> _DESCRIPTION OF THE TASK_:
A word-for-word printout of the listing below is needed.

> _INFORMATION SUPPLIED_:
------

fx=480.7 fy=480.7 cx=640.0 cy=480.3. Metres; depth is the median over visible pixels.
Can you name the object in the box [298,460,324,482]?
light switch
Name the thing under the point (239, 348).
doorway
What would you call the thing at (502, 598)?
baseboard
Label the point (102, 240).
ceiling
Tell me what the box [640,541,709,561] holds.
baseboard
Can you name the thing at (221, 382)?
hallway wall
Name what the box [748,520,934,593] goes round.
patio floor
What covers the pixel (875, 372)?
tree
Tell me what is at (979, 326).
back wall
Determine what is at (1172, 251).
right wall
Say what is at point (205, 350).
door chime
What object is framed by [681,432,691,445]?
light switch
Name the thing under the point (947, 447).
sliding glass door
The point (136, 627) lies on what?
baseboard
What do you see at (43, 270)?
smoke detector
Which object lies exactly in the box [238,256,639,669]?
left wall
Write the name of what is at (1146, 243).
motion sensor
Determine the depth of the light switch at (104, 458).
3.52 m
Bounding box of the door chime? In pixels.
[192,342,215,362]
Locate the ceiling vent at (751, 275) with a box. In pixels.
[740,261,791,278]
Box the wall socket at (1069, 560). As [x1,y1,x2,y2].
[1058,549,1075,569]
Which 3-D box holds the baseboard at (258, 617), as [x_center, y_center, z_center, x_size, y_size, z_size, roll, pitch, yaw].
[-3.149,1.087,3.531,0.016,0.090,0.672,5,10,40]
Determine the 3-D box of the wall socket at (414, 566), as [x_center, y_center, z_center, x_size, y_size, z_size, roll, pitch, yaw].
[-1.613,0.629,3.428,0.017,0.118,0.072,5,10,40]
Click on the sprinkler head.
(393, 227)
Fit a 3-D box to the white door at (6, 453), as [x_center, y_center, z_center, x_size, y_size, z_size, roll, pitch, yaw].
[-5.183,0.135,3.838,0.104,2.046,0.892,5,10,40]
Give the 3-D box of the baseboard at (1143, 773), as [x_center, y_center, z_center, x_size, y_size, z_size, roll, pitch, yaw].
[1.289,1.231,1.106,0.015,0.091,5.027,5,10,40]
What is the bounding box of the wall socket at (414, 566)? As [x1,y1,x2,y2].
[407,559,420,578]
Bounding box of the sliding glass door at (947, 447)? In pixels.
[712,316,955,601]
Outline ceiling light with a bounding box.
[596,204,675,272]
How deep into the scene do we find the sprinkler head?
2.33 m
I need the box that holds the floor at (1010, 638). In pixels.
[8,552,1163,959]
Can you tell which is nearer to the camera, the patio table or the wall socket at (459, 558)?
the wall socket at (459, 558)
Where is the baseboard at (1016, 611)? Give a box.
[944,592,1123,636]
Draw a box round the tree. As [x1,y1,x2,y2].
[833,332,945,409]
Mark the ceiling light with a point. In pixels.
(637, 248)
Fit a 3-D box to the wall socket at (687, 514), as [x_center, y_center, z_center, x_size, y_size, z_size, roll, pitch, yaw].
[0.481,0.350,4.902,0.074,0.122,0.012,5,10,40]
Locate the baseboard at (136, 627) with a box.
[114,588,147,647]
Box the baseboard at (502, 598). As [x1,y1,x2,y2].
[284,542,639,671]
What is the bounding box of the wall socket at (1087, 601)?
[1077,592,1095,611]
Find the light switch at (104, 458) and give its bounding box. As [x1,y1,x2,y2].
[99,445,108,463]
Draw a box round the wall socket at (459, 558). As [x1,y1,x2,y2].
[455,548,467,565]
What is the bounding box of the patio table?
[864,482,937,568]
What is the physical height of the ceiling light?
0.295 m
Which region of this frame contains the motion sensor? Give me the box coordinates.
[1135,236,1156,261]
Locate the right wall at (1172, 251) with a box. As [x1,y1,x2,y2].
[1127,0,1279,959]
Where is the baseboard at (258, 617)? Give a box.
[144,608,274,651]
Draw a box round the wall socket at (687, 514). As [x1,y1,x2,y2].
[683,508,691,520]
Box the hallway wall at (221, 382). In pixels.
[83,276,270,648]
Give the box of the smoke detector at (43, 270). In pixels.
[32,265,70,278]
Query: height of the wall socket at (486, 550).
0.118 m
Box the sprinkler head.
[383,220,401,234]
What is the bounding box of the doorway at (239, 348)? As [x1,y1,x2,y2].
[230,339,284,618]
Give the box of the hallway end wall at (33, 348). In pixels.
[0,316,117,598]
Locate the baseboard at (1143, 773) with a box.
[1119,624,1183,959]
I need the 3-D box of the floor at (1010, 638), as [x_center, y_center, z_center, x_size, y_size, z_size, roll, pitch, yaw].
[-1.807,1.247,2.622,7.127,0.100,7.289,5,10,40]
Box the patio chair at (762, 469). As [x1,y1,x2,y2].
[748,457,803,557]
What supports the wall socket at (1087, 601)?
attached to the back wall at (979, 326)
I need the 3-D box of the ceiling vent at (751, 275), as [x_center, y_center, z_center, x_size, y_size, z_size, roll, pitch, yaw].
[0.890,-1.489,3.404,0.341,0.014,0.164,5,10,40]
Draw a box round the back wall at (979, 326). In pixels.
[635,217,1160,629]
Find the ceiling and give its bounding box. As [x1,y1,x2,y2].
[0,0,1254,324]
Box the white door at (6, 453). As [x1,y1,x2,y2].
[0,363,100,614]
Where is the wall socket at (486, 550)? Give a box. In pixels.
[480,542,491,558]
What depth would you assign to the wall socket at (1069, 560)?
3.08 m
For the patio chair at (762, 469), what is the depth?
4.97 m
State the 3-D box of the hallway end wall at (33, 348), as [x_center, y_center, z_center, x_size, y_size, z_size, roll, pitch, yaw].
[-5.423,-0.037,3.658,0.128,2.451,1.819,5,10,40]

------

> _TASK SOLUTION_:
fx=480.7 fy=480.7 cx=640.0 cy=480.3. Metres; depth is the median over visible pixels.
Can you name the object in the box [298,460,324,482]?
light switch
Name the thing under the point (239, 348).
doorway
What would you call the thing at (502, 598)?
baseboard
Label the point (102, 240).
ceiling
Tell me what the box [640,541,709,561] holds.
baseboard
Can you name the thing at (221, 382)?
hallway wall
Name what the box [748,520,934,593] goes round.
patio floor
What covers the pixel (875, 372)?
tree
Tell me what is at (979, 326).
back wall
Determine what is at (1172, 251).
right wall
Say what is at point (205, 350).
door chime
What object is framed by [681,432,691,445]?
light switch
Name the thing under the point (947, 447).
sliding glass door
The point (136, 627) lies on what?
baseboard
What do you see at (43, 270)?
smoke detector
Which object lies exactly in the box [238,256,639,669]?
left wall
Write the name of what is at (1146, 243).
motion sensor
Determine the depth of the light switch at (104, 458).
3.52 m
Bounding box of the door chime? In pixels.
[192,342,215,362]
Locate the ceiling vent at (751, 275) with a box. In pixels.
[740,261,791,278]
Box the wall socket at (1069, 560). As [x1,y1,x2,y2].
[1058,549,1075,569]
Which 3-D box holds the baseboard at (258, 617), as [x_center, y_center, z_center, x_size, y_size, z_size, roll, pitch, yaw].
[-3.149,1.087,3.531,0.016,0.090,0.672,5,10,40]
Determine the 3-D box of the wall socket at (414, 566), as [x_center, y_center, z_center, x_size, y_size, z_size, roll, pitch, yaw].
[-1.613,0.629,3.428,0.017,0.118,0.072,5,10,40]
Click on the sprinkler head.
(393, 227)
Fit a 3-D box to the white door at (6, 453), as [x_center, y_center, z_center, x_size, y_size, z_size, roll, pitch, yaw].
[-5.183,0.135,3.838,0.104,2.046,0.892,5,10,40]
Give the 3-D box of the baseboard at (1143, 773), as [x_center, y_center, z_center, x_size, y_size, z_size, roll, pitch, yaw].
[1.289,1.231,1.106,0.015,0.091,5.027,5,10,40]
What is the bounding box of the wall socket at (414, 566)? As [x1,y1,x2,y2].
[407,559,420,578]
Bounding box of the sliding glass door at (947, 447)? In pixels.
[712,316,955,601]
Outline ceiling light with a bounding box.
[596,204,675,272]
How deep into the scene do we find the sprinkler head?
2.33 m
I need the box that holds the floor at (1010, 638). In pixels.
[8,552,1163,959]
Can you tell which is nearer to the camera, the patio table or the wall socket at (459, 558)?
the wall socket at (459, 558)
Where is the baseboard at (1016, 611)? Give a box.
[944,592,1123,636]
Draw a box round the tree. As [x1,y1,x2,y2].
[833,332,945,409]
Mark the ceiling light with a point. In pixels.
(637, 248)
Fit a 3-D box to the wall socket at (687, 514), as [x_center, y_center, z_center, x_size, y_size, z_size, roll, pitch, yaw].
[0.481,0.350,4.902,0.074,0.122,0.012,5,10,40]
Locate the baseboard at (136, 627) with a box.
[114,588,147,647]
Box the baseboard at (502, 598). As [x1,y1,x2,y2].
[284,542,639,671]
What is the bounding box of the wall socket at (1087, 601)?
[1077,592,1095,611]
Find the light switch at (104, 458) and give its bounding box. As [x1,y1,x2,y2].
[99,445,108,463]
Draw a box round the wall socket at (459, 558). As [x1,y1,x2,y2].
[455,548,467,565]
What is the bounding box of the patio table?
[864,482,937,568]
What is the physical height of the ceiling light?
0.295 m
Which region of this frame contains the motion sensor? Give me the box coordinates.
[1135,236,1156,261]
Locate the right wall at (1172, 251) with a box. As [x1,y1,x2,y2].
[1127,0,1279,959]
Where is the baseboard at (258, 617)? Give a box.
[144,608,274,651]
Draw a box round the wall socket at (687, 514). As [x1,y1,x2,y2].
[683,508,691,520]
Box the hallway wall at (221, 382). In pixels.
[83,276,270,648]
Give the box of the smoke detector at (43, 270). In pixels.
[32,265,70,278]
Query: height of the wall socket at (486, 550).
0.118 m
Box the sprinkler head.
[383,220,401,234]
What is the bounding box of the doorway at (239, 348)? As [x1,y1,x2,y2].
[230,339,284,618]
Give the box of the hallway end wall at (33, 348). In pixels.
[0,316,117,598]
Locate the baseboard at (1143, 773) with a box.
[1119,624,1183,959]
I need the 3-D box of the floor at (1010, 638), as [x_center, y_center, z_center, x_size, y_size, z_size, roll, pitch, yaw].
[-1.807,1.247,2.622,7.127,0.100,7.289,5,10,40]
Box the patio chair at (762, 469). As [x1,y1,x2,y2].
[748,457,803,557]
What supports the wall socket at (1087, 601)?
attached to the back wall at (979, 326)
I need the 3-D box of the ceiling vent at (751, 275), as [x_center, y_center, z_center, x_size, y_size, z_size, roll, pitch, yaw].
[0.890,-1.489,3.404,0.341,0.014,0.164,5,10,40]
Draw a box round the back wall at (979, 326). In pixels.
[635,217,1160,629]
Find the ceiling and give its bounding box. As [x1,y1,x2,y2].
[0,0,1254,324]
Box the white door at (6, 453). As [x1,y1,x2,y2].
[0,363,100,614]
Where is the wall socket at (486, 550)? Give a box. In pixels.
[480,542,491,558]
What depth would you assign to the wall socket at (1069, 560)?
3.08 m
For the patio chair at (762, 469), what is the depth?
4.97 m
State the 3-D box of the hallway end wall at (33, 348), as [x_center, y_center, z_center, x_size, y_size, z_size, roll, pitch, yaw].
[-5.423,-0.037,3.658,0.128,2.451,1.819,5,10,40]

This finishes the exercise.